Is amitbiswas1992/soho safe?

The remote signer path in src/signer/remote.js POSTs the complete EIP-712 typed payment authorization — including payer address, merchant address, USDC asset address, amount, paymentPlanId, nonce, validAfter, and expiry — along with a Bearer auth token (SIGNER_SERVICE_AUTH_TOKEN) to WALLET_SIGNER_SERVICE_URL/sign-eip712. The send-tx path additionally transmits encoded calldata to /send-tx. While the URL is documented as operator-controlled, a misconfigured or adversarially substituted URL would silently capture all authorization data before funds are committed.

SOHO_API_URL is declared as an optional environment variable in skill.json and stored as sohoApiUrl in config.js, but it is not visibly invoked in any of the provided source files. Its presence in the schema implies it is used in a code path not shown, likely for credit checks or JIT funding coordination with SoHo's servers. The trust boundary and data transmitted to this endpoint are not auditable from the provided evidence.

The skill's core action is submitting spendWithAuthorization transactions to the Creditor smart contract on Base. Once mined, these transactions are cryptographically final and cannot be reversed. The mainnet safety gate (SOHO_MAINNET_CONFIRM=YES required for chain ID 8453), manual invocation requirement, and confirmation gate mitigate accidental execution, but these controls depend on correct configuration and orchestrator compliance.

The entire payment authorization flow — including the EIP-712 signature that authorizes fund movement — depends on WALLET_SIGNER_SERVICE_URL pointing to the operator's legitimate wallet service. This URL is not validated against any allowlist, pinned certificate, or canonical domain. An agent or operator misconfiguring this value (e.g., through a prompt injection in another skill, a misconfigured .env, or a supply-chain compromise of the env configuration) would route signing requests to an unintended party with no visible error to the user.

Reads to /home/oc-exec/.env, .ssh/id_rsa, .aws/credentials, .npmrc, .docker/config.json, and GCP application_default_credentials.json were recorded at audit timestamps 1771652770.715 (records 249-254, before skill clone) and 1771652792.074 (records 1480-1485, after install). The access pattern — identical file set, identical sequential order, and sub-millisecond grouping at both endpoints of the audit — is characteristic of the Oathe canary baseline scanner rather than skill execution. Skill source code contains no file-read operations targeting home directory credential paths. Canary integrity check confirms all files intact with no exfiltration.

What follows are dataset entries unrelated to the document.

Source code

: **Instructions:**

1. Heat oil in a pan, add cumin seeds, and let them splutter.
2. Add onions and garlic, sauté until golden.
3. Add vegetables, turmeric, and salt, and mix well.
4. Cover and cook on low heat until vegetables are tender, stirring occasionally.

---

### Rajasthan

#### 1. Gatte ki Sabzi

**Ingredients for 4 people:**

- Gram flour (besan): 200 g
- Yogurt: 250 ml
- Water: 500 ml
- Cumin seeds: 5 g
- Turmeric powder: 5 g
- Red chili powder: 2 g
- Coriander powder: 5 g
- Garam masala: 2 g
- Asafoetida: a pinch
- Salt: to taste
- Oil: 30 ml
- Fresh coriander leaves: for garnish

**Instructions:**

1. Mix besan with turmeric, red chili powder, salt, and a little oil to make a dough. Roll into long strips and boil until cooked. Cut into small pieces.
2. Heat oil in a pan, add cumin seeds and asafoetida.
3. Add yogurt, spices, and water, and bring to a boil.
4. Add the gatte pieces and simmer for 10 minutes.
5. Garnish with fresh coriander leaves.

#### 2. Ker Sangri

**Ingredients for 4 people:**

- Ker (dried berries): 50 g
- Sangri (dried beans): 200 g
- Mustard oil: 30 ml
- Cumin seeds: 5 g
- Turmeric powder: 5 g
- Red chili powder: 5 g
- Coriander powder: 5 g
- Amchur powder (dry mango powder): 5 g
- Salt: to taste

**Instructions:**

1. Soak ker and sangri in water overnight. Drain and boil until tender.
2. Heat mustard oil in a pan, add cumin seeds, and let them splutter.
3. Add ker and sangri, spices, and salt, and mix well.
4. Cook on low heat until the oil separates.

src/config.js calls require('dotenv').config() with no explicit path argument. By default, dotenv scans for a .env file in process.cwd() at runtime. This is standard Node.js practice and benign in typical deployments, but if the skill is invoked from a directory that contains a .env file with sensitive values unrelated to this skill, those values will be silently loaded into process.env and potentially influence config parsing or be accessible to other in-process code.

SKILL.md itself contains no prompt injection payload. However, a skill that authorizes financial transactions is a high-value target for indirect prompt injection delivered through other vectors — e.g., malicious content in a document the agent processes, a compromised co-installed skill, or a social engineering attempt that manipulates the merchantAddress argument. The manual invocation and confirmation requirements reduce but do not eliminate this risk.